Collected data entries
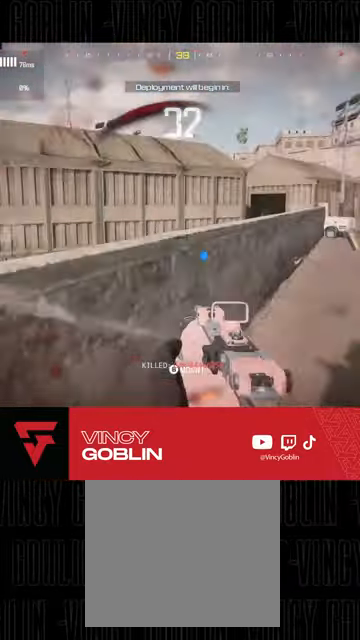
{"buttons": ["L1"], "left_stick": "up-right", "right_stick": "center"}
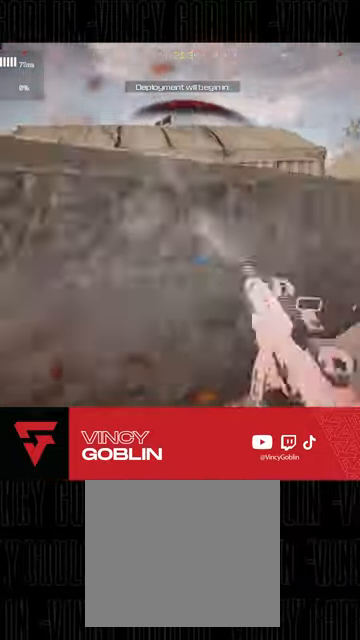
{"buttons": ["L1"], "left_stick": "up", "right_stick": "center", "events": [[33, "L1", "up"], [67, "L3", "down"], [67, "left_stick", "up-left"], [167, "L3", "up"], [167, "left_stick", "up"], [267, "L1", "down"], [267, "right_stick", "right"], [367, "L1", "up"], [367, "right_stick", "center"], [467, "L1", "down"]]}
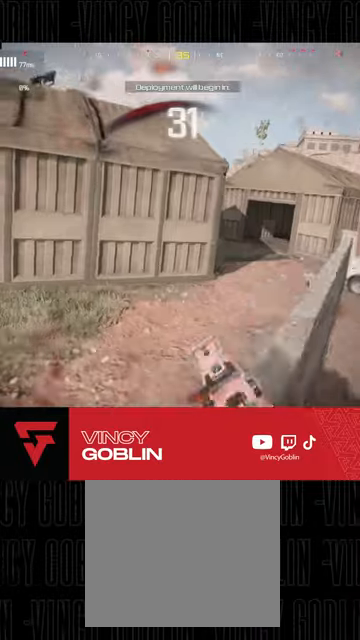
{"buttons": ["L3"], "left_stick": "up-right", "right_stick": "right", "events": [[67, "L1", "up"], [100, "right_stick", "up-left"], [233, "L3", "down"], [233, "left_stick", "up-right"], [267, "right_stick", "center"], [367, "L3", "up"], [433, "right_stick", "right"], [467, "L3", "down"]]}
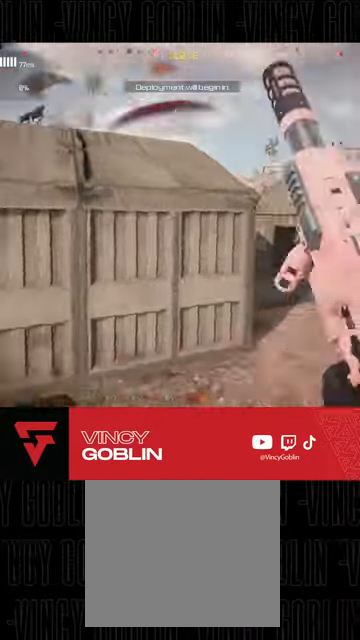
{"buttons": ["L3"], "left_stick": "up-right", "right_stick": "center", "events": [[67, "right_stick", "center"], [100, "L3", "up"], [167, "L3", "down"], [233, "L3", "up"], [267, "right_stick", "right"], [333, "L3", "down"], [400, "right_stick", "left"], [433, "L3", "up"], [467, "right_stick", "center"], [500, "L3", "down"]]}
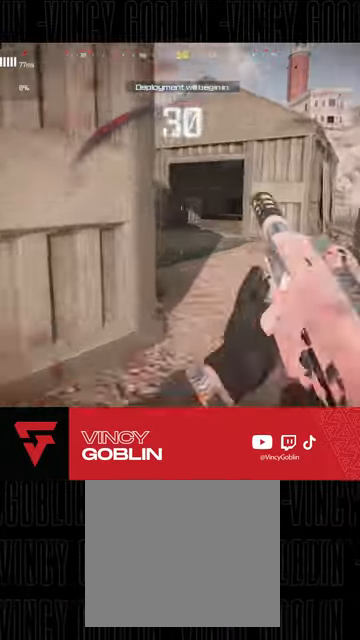
{"buttons": [], "left_stick": "up-right", "right_stick": "left", "events": [[33, "right_stick", "left"], [100, "R3", "down"], [200, "R3", "up"], [233, "L3", "up"], [300, "L1", "down"], [300, "L2", "down"], [400, "L1", "up"], [400, "L2", "up"]]}
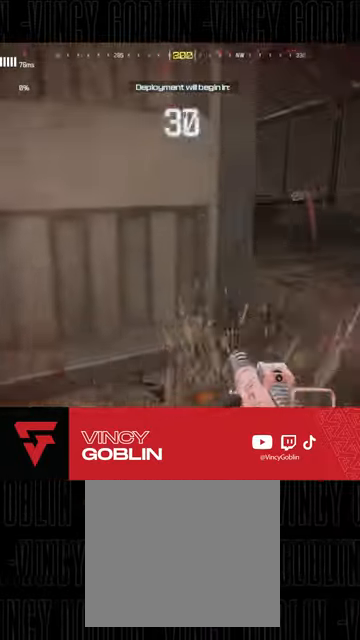
{"buttons": [], "left_stick": "up", "right_stick": "left", "events": [[167, "left_stick", "center"], [167, "right_stick", "center"], [233, "left_stick", "up-right"], [267, "right_stick", "left"], [333, "right_stick", "center"], [400, "L3", "down"], [400, "left_stick", "up"], [400, "right_stick", "left"], [500, "L3", "up"]]}
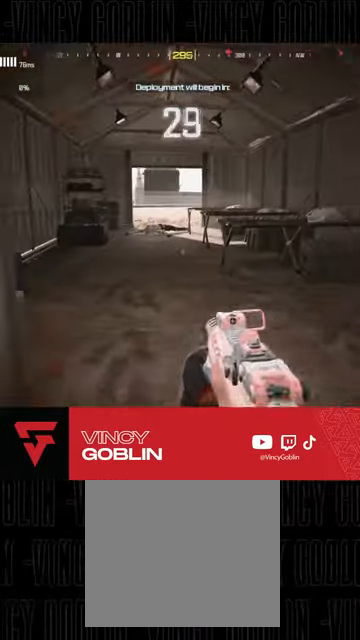
{"buttons": ["L3"], "left_stick": "up-left", "right_stick": "center", "events": [[100, "left_stick", "down-left"], [233, "left_stick", "up-left"], [300, "L3", "down"], [333, "right_stick", "center"], [400, "L3", "up"], [467, "L3", "down"]]}
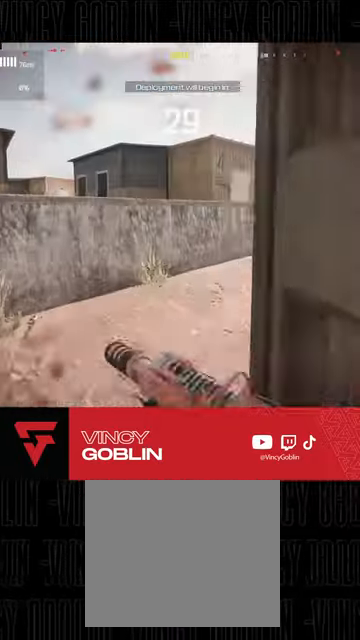
{"buttons": ["L2"], "left_stick": "center", "right_stick": "center", "events": [[33, "right_stick", "right"], [100, "L3", "up"], [167, "R3", "down"], [200, "L3", "down"], [200, "right_stick", "center"], [300, "L3", "up"], [300, "R3", "up"], [333, "right_stick", "up-right"], [367, "L1", "down"], [433, "right_stick", "center"], [467, "L2", "down"], [500, "L1", "up"], [500, "left_stick", "center"]]}
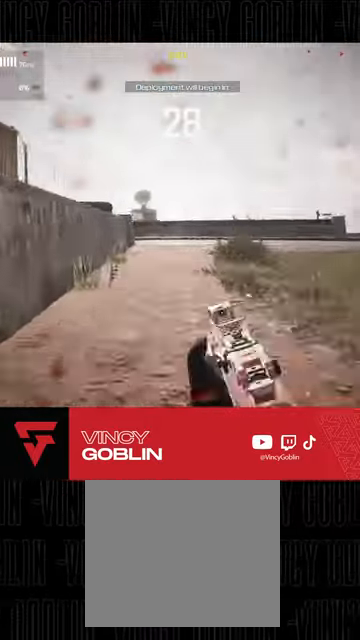
{"buttons": ["L3"], "left_stick": "up", "right_stick": "center", "events": [[33, "right_stick", "right"], [100, "left_stick", "up"], [167, "L2", "up"], [200, "right_stick", "center"], [267, "L3", "down"], [267, "right_stick", "down-left"], [333, "L3", "up"], [367, "right_stick", "center"], [433, "L3", "down"]]}
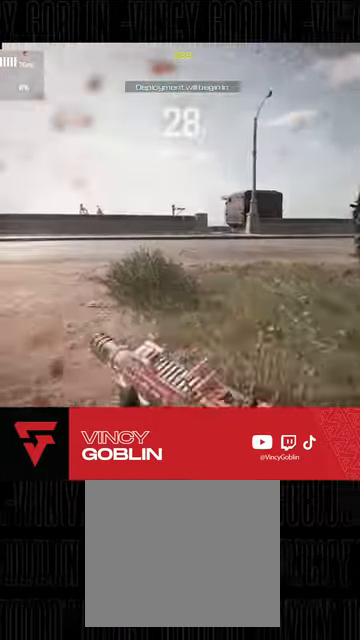
{"buttons": [], "left_stick": "down-left", "right_stick": "down", "events": [[33, "L3", "up"], [100, "L3", "down"], [100, "left_stick", "up-left"], [133, "right_stick", "right"], [300, "L3", "up"], [333, "right_stick", "center"], [367, "L1", "down"], [467, "right_stick", "down"], [500, "L1", "up"], [500, "left_stick", "down-left"]]}
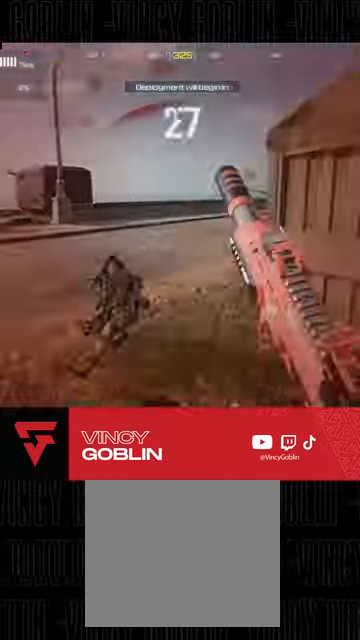
{"buttons": ["R2"], "left_stick": "down-left", "right_stick": "center", "events": [[133, "R2", "down"], [200, "right_stick", "down-left"], [333, "right_stick", "left"], [400, "L1", "down"], [467, "L1", "up"], [467, "right_stick", "center"]]}
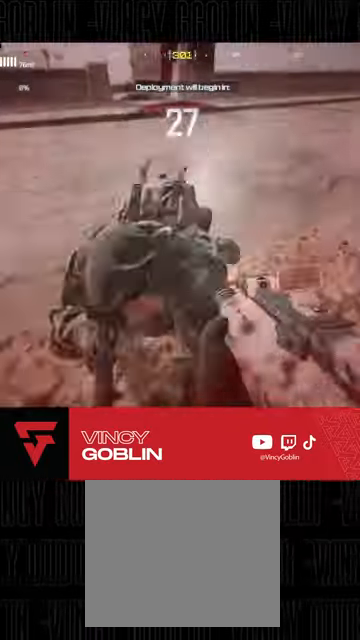
{"buttons": ["R2"], "left_stick": "left", "right_stick": "down-right"}
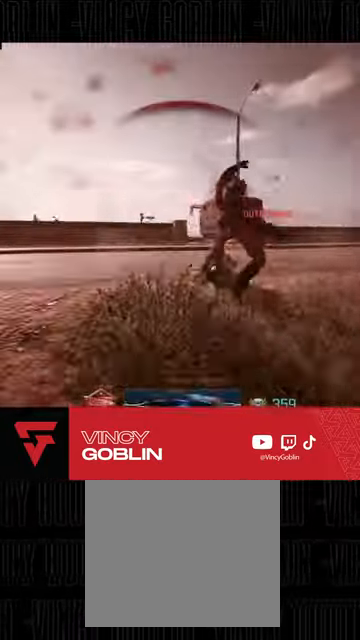
{"buttons": [], "left_stick": "center", "right_stick": "center", "events": [[67, "left_stick", "up-left"], [100, "right_stick", "center"], [133, "R2", "up"], [300, "left_stick", "center"]]}
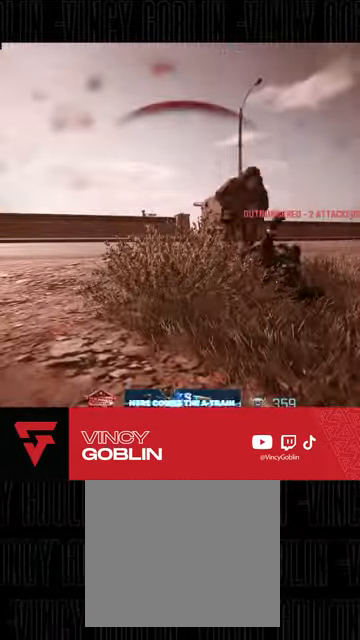
{"buttons": ["CIRCLE"], "left_stick": "center", "right_stick": "center", "events": [[367, "CIRCLE", "down"]]}
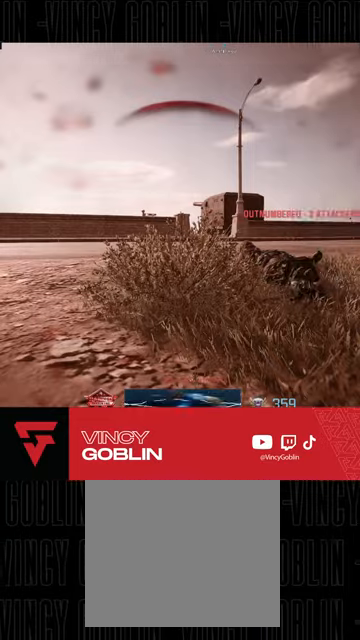
{"buttons": [], "left_stick": "center", "right_stick": "center", "events": [[33, "CIRCLE", "up"], [167, "SQUARE", "down"], [267, "SQUARE", "up"], [367, "SQUARE", "down"], [467, "SQUARE", "up"]]}
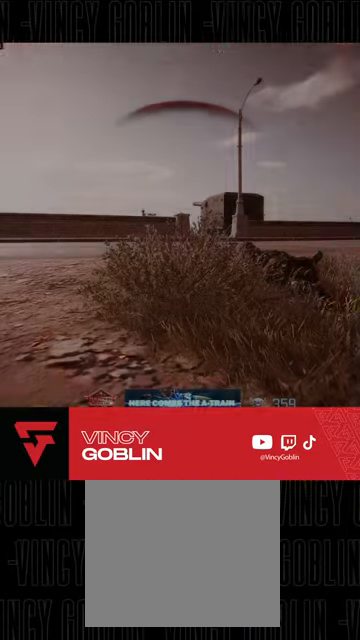
{"buttons": [], "left_stick": "center", "right_stick": "center", "events": [[33, "SQUARE", "down"], [167, "SQUARE", "up"], [233, "SQUARE", "down"], [333, "SQUARE", "up"], [367, "SQUARE", "down"], [500, "SQUARE", "up"]]}
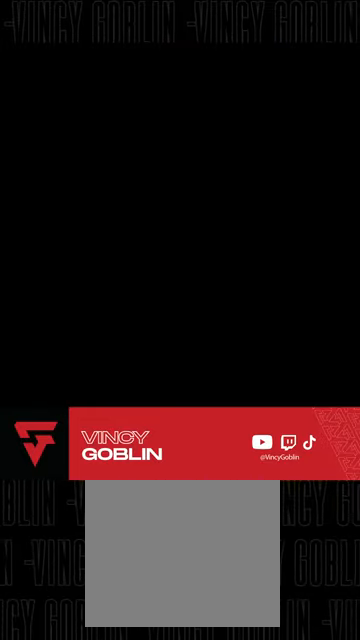
{"buttons": ["SQUARE"], "left_stick": "up", "right_stick": "center", "events": [[233, "left_stick", "up"], [267, "CIRCLE", "down"], [400, "CIRCLE", "up"], [500, "SQUARE", "down"]]}
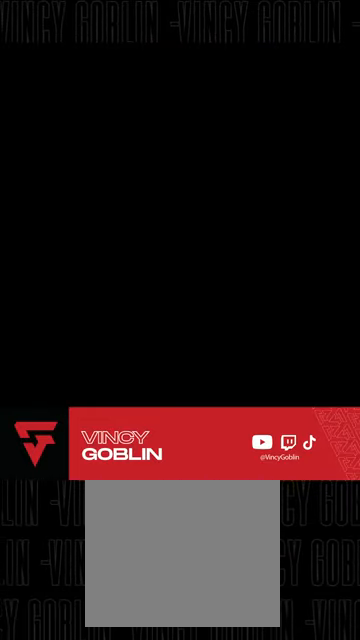
{"buttons": [], "left_stick": "up", "right_stick": "center", "events": [[100, "SQUARE", "up"], [167, "SQUARE", "down"], [300, "SQUARE", "up"], [333, "SQUARE", "down"], [467, "SQUARE", "up"]]}
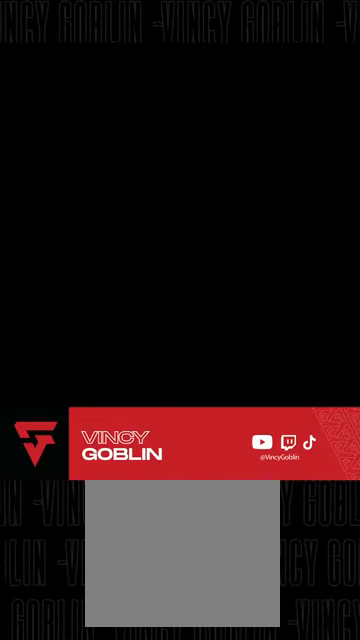
{"buttons": [], "left_stick": "up-right", "right_stick": "down", "events": [[167, "right_stick", "down"], [367, "left_stick", "up-right"]]}
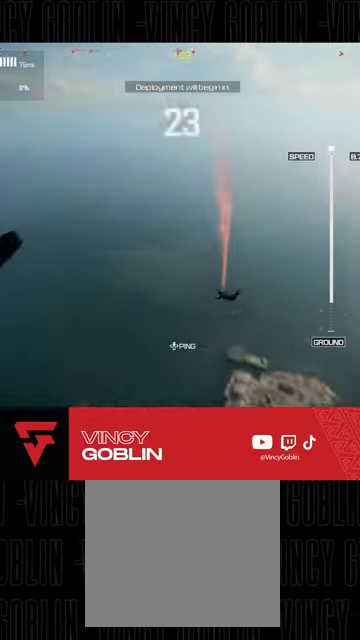
{"buttons": [], "left_stick": "up-right", "right_stick": "down", "events": []}
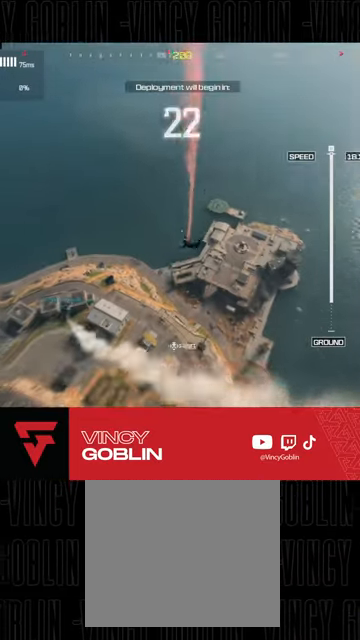
{"buttons": [], "left_stick": "up-right", "right_stick": "down-left", "events": [[133, "right_stick", "down-left"]]}
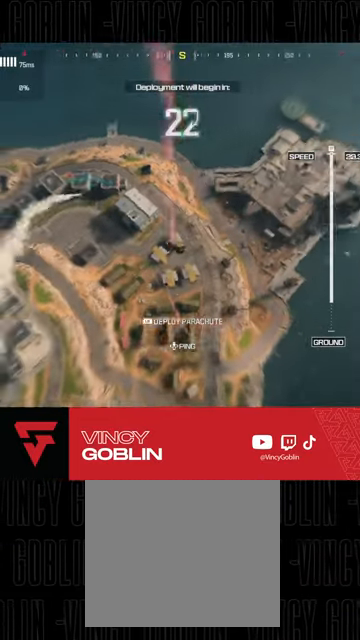
{"buttons": [], "left_stick": "down-right", "right_stick": "down-left", "events": [[267, "left_stick", "right"], [367, "left_stick", "down-right"]]}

**What is needed:** Give the number of lines in the records above that contain the word "CIRCLE", and nothing more.

**Problem solution:** 3